▶ [Exercise inputs]
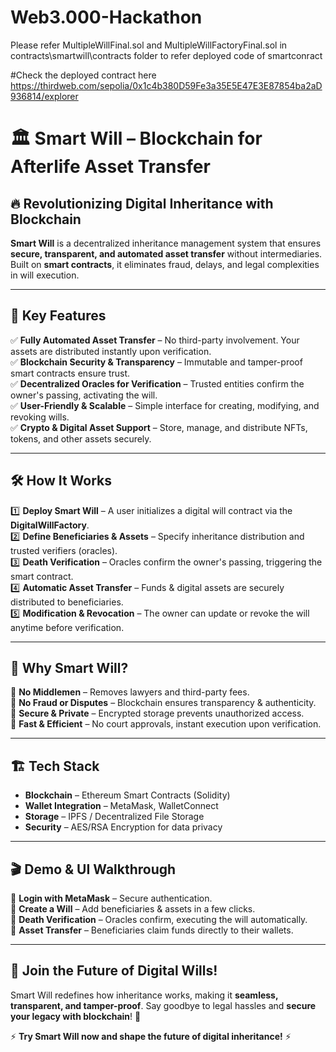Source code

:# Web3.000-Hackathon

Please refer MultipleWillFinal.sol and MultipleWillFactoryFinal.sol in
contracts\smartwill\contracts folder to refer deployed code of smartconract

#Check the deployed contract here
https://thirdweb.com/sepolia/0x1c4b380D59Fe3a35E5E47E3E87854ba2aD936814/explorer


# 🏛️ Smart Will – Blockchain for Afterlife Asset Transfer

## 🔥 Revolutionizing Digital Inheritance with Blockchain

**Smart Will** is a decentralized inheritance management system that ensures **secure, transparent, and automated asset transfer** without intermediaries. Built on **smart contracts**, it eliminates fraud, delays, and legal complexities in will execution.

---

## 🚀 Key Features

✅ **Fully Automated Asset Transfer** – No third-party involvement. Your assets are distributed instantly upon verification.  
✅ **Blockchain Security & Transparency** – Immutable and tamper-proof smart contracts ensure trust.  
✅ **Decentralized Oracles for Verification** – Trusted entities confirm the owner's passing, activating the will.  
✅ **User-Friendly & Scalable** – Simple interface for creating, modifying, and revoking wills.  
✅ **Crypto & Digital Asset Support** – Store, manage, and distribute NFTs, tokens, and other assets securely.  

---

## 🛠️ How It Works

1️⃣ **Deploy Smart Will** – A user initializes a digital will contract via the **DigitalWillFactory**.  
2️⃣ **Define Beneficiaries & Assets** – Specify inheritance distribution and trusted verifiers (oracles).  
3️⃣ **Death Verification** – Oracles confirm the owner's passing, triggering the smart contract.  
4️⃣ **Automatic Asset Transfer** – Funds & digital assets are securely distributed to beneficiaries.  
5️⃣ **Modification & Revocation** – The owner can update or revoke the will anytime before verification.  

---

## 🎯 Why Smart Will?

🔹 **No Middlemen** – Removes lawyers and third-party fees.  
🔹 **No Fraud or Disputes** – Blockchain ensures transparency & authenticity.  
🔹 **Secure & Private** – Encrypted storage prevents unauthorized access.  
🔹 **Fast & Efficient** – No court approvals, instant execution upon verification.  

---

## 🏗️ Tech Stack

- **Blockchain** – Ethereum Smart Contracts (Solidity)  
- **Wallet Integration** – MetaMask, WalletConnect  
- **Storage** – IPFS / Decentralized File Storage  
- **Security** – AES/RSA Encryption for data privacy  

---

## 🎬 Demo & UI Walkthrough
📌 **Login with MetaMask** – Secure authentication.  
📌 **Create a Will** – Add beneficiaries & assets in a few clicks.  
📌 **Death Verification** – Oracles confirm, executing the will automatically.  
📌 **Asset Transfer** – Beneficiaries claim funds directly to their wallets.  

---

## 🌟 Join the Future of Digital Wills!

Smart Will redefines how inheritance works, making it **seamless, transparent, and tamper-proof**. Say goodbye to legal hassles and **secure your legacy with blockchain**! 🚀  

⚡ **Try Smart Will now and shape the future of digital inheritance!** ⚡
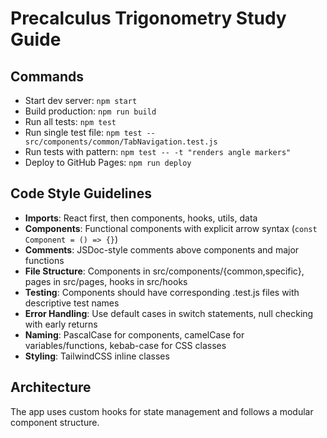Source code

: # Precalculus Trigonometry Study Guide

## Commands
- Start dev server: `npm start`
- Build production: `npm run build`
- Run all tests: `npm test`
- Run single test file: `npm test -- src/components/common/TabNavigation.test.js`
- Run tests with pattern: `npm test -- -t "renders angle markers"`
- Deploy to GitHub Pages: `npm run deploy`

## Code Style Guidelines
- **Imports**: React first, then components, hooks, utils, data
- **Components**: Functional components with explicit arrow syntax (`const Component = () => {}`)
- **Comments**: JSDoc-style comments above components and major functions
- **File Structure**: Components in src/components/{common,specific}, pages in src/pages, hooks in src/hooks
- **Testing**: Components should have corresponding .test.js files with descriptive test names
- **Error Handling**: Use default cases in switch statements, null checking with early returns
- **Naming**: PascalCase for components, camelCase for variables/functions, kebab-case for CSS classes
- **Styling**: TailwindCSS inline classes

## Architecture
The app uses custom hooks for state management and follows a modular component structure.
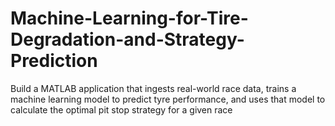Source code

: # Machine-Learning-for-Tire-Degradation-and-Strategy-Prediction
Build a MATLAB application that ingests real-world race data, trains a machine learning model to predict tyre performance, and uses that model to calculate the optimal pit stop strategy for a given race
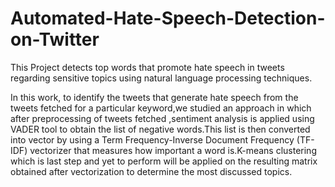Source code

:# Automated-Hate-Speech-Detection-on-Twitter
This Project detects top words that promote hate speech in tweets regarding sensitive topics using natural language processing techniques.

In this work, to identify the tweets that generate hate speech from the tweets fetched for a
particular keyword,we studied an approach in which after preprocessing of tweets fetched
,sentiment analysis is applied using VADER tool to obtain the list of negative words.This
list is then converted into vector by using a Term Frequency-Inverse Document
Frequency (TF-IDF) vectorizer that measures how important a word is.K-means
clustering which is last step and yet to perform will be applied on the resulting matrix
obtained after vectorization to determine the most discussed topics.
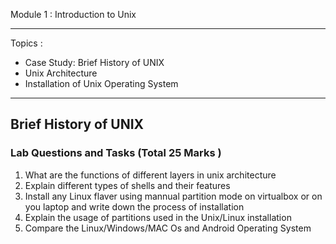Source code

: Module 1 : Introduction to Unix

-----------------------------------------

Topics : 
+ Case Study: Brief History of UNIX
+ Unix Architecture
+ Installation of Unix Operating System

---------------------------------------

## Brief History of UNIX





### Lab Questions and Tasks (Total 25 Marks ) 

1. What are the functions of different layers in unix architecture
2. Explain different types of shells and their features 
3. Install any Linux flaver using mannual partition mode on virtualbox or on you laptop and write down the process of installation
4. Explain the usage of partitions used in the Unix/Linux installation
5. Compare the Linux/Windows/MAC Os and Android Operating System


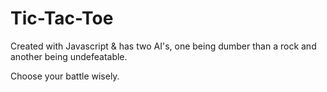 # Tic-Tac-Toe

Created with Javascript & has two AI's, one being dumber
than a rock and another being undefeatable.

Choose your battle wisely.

--

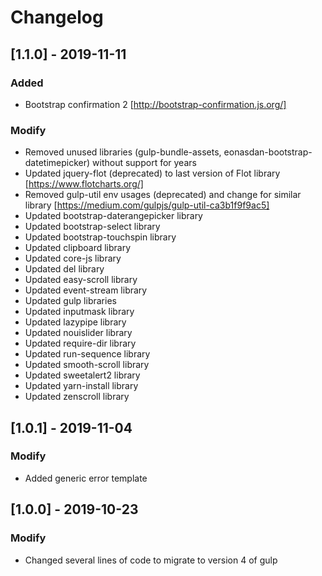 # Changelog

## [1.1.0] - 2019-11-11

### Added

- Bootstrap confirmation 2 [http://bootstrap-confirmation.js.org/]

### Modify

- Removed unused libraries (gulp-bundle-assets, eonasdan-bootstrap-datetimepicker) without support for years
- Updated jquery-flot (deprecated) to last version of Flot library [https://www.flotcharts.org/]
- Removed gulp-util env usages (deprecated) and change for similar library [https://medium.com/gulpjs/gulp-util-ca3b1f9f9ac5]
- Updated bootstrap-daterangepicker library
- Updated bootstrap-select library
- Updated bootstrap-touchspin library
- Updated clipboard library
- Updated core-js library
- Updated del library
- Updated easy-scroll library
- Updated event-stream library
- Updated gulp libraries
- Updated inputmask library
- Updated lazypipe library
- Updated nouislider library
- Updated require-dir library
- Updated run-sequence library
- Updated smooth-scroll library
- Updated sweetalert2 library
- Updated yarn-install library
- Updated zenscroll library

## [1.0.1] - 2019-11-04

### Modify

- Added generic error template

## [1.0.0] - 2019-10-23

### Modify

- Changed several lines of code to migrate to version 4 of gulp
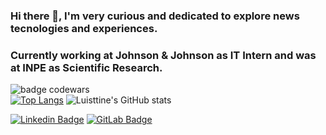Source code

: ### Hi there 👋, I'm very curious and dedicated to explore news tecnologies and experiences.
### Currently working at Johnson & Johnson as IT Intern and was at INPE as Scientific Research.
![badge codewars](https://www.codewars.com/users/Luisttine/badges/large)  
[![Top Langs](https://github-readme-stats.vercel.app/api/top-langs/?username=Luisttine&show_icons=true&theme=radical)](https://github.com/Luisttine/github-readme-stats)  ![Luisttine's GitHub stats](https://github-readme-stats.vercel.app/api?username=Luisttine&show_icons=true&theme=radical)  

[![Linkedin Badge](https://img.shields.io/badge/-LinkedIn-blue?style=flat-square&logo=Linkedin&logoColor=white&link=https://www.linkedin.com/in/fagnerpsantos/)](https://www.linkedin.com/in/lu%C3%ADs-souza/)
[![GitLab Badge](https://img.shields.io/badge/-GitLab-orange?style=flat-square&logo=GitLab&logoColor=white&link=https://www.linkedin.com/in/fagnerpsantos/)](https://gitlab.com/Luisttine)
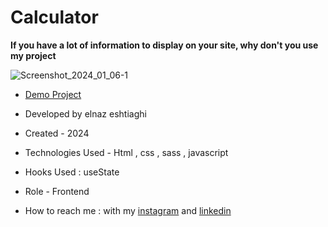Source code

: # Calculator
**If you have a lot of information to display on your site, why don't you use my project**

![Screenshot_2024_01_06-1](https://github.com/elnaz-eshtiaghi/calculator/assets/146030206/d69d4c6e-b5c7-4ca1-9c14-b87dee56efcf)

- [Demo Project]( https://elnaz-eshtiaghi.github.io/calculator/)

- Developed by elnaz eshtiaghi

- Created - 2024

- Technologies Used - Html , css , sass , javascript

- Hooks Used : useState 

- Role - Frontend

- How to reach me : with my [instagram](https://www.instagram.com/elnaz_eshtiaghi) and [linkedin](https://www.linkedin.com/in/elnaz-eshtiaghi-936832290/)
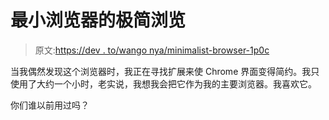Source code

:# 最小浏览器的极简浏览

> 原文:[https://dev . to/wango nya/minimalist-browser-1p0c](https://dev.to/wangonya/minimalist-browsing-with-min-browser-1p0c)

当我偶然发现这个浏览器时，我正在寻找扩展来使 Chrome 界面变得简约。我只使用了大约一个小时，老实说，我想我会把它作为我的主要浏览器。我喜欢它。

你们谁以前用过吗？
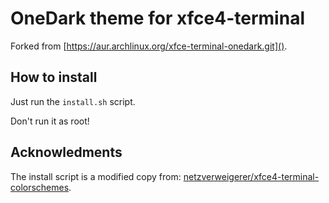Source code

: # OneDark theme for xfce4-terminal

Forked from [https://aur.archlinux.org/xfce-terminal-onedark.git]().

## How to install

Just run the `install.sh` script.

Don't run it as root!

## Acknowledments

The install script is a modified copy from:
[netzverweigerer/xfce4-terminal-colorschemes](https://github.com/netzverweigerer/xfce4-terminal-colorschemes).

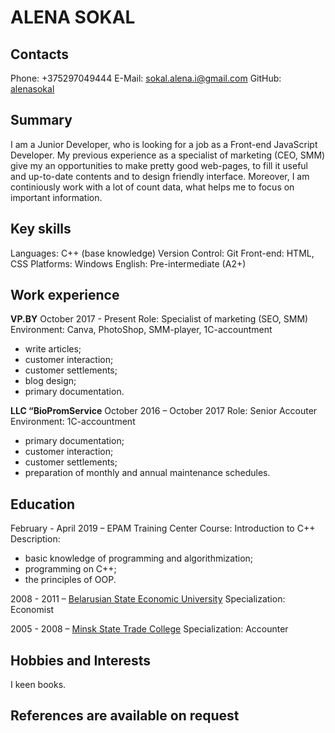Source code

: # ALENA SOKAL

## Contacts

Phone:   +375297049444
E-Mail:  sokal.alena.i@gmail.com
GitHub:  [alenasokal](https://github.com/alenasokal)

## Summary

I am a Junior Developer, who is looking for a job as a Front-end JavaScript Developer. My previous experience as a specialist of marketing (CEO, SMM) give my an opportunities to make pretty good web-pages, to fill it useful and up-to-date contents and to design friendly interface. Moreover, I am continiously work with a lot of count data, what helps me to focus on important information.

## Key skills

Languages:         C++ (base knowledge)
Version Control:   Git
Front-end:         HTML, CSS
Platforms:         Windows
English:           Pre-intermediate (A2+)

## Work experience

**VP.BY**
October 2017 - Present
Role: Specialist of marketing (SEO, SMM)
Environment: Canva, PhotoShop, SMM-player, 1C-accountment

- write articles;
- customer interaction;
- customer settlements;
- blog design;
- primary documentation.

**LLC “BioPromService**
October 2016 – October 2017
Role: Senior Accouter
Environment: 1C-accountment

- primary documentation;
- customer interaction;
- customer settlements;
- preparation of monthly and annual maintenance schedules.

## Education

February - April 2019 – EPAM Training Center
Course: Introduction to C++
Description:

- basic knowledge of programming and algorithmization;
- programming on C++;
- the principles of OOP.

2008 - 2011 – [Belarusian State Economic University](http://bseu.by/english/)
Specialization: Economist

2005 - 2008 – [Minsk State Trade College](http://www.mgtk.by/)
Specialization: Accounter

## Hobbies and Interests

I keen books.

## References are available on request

==

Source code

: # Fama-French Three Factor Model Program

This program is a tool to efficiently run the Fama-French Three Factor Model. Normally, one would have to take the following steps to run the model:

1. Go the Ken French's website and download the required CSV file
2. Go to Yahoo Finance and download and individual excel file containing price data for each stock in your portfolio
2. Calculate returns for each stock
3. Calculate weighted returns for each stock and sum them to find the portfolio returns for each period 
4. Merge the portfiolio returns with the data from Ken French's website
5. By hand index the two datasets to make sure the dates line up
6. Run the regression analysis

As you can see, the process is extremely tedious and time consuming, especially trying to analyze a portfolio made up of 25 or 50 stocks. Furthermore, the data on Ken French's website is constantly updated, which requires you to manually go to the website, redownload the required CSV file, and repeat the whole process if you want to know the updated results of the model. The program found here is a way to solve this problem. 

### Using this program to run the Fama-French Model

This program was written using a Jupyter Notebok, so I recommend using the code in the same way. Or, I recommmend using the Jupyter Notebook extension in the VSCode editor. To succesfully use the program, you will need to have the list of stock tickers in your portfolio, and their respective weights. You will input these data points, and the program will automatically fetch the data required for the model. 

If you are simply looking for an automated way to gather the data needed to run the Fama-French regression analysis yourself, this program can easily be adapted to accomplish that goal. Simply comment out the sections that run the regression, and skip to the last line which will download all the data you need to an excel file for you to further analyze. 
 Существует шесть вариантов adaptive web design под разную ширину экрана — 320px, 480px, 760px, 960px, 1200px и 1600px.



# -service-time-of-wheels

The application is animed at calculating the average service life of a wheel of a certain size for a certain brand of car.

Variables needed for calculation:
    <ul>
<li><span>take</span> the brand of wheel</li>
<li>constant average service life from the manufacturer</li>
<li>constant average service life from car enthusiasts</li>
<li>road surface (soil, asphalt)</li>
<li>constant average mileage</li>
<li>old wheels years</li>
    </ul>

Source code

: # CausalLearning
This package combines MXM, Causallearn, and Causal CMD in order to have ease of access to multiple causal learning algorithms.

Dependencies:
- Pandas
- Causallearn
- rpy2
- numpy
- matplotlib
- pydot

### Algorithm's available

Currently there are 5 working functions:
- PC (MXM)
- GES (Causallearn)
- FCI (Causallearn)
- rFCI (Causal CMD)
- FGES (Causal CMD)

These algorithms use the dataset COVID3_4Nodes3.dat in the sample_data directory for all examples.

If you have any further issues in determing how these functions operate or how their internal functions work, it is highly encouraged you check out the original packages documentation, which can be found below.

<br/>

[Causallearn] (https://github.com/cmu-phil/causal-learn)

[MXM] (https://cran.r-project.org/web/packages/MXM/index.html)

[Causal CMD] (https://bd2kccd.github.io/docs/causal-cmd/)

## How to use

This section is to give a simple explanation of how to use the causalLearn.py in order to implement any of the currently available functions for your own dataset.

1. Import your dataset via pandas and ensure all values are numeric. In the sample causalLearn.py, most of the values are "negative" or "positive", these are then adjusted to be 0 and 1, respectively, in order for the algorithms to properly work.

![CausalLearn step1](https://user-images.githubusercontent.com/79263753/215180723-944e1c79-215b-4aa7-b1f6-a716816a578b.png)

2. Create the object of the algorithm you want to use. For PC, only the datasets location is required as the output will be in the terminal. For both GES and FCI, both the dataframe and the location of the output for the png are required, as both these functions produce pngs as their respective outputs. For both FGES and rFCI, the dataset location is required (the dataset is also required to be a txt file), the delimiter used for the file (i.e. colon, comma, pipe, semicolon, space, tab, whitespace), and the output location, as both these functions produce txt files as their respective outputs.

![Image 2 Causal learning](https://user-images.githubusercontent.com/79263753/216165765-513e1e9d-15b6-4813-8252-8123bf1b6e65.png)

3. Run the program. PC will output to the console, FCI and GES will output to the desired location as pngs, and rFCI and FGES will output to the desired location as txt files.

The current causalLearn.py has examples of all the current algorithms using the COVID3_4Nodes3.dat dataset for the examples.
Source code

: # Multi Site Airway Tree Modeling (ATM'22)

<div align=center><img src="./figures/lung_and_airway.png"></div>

▶ [Assignment] Copy out the items without any change, starting with the line that contains "### Lab Questions" and going on through the line that contains "Choose your battle wisely.", and leave the pictures out of your answer.

▶ [Result below]
### Lab Questions and Tasks (Total 25 Marks ) 

1. What are the functions of different layers in unix architecture
2. Explain different types of shells and their features 
3. Install any Linux flaver using mannual partition mode on virtualbox or on you laptop and write down the process of installation
4. Explain the usage of partitions used in the Unix/Linux installation
5. Compare the Linux/Windows/MAC Os and Android Operating System


 # Tic-Tac-Toe

Created with Javascript & has two AI's, one being dumber
than a rock and another being undefeatable.

Choose your battle wisely.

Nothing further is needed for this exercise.